Open Standards and an Open World
Published online by Cambridge University Press: 05 June 2014
By the mid-1990s, the Internet’s advocates had learned to cast Internet history in a most flattering light. They downplayed its autocratic and closed world origins, belittled the work undertaken by their competitors in Open Systems Interconnection (OSI), and reimagined the Internet as an open system. In their revisionist hands, the Internet standards process became a novel form of distributed control and participatory democracy that emerged organically from the interactions of Internet engineers. Internet users, dazzled and enchanted by their sublime new toy, searched for secrets of the Internet’s astonishing success that they could apply in other realms.
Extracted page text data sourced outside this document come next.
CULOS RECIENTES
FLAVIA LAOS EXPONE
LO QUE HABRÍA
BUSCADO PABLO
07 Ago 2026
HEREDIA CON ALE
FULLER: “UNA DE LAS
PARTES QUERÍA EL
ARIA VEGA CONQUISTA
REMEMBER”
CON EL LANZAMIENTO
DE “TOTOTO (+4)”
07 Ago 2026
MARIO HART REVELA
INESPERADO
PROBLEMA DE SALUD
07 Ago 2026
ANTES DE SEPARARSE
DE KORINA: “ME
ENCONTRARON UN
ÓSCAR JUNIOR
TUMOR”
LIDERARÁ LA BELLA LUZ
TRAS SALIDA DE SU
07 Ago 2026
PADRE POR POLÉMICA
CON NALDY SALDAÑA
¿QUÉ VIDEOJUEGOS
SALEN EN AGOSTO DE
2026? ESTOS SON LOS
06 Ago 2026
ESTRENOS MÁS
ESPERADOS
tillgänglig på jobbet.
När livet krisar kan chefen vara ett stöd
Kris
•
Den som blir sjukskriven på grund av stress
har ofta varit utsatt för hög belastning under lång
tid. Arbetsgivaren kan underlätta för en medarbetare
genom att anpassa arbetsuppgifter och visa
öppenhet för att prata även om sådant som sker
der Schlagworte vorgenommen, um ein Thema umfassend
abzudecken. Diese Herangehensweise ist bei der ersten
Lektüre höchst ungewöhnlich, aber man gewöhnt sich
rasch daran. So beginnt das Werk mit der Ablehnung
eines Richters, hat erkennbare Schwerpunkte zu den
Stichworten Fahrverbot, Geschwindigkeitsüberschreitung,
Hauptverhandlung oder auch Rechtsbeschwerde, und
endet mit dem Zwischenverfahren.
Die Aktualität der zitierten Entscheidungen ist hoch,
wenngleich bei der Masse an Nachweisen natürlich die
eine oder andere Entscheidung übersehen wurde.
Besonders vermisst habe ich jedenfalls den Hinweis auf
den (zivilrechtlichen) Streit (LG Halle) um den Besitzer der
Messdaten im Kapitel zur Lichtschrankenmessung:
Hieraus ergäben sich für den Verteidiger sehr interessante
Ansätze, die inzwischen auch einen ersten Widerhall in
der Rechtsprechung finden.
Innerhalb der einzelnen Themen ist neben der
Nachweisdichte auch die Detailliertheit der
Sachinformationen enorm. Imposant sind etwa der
A chorus of academics and policy makers unwittingly latched on to an origin myth – that the Internet was a meritocracy, the product of “nerds” and “hackers” who collaborated through a decentralized and participatory design process.
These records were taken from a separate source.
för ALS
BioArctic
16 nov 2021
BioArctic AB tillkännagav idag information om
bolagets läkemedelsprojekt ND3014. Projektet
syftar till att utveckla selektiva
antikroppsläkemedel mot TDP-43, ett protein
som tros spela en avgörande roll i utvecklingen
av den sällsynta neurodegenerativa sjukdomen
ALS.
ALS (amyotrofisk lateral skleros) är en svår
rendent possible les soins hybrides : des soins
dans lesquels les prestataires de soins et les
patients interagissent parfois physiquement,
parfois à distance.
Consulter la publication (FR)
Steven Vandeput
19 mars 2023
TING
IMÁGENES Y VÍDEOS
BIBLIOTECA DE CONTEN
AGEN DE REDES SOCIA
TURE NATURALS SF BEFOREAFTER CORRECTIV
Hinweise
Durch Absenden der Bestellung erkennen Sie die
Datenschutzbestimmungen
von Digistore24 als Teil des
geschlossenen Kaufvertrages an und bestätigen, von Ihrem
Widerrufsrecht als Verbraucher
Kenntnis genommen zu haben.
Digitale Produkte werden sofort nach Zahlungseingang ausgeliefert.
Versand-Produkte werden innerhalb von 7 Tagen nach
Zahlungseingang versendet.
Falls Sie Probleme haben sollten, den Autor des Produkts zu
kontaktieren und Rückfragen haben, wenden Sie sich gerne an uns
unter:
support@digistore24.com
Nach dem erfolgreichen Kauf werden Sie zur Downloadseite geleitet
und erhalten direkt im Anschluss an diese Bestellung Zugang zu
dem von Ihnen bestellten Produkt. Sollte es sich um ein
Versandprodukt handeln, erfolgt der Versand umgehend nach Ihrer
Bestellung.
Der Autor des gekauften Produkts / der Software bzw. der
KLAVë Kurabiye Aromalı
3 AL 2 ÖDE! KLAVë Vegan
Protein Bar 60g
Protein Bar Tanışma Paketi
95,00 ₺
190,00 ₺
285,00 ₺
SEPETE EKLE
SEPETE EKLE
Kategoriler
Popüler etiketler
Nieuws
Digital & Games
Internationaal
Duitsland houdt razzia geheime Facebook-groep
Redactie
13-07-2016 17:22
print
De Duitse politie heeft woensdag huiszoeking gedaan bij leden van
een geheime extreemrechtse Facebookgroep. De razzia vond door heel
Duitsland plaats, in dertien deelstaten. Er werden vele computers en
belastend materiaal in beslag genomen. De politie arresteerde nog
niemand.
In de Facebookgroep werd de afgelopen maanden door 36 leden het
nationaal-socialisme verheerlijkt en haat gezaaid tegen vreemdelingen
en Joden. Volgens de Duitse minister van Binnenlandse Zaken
The Internet standards process was an especially rich source of inspiration for legal scholars who offered new interpretations of legal philosophy, the process of innovation, and the role of nongovernmental and transnational regulatory regimes in the twenty-first-century global economy. In many cases, the lessons gleaned from the Internet success story flew in the face of accepted scientific and engineering practice – evidence, it would seem, that the Internet’s emergence truly marked a new kind of technology-enabled society. For example, Harvard law professor Jonathan Zittrain generalized from his reading of the Internet’s architectural history to propose a “procrastination principle” built on the assumption that “most problems confronting a network can be solved later or by others.” This principle, Zittrain argued, “suggests waiting for problems to arise before solving them.”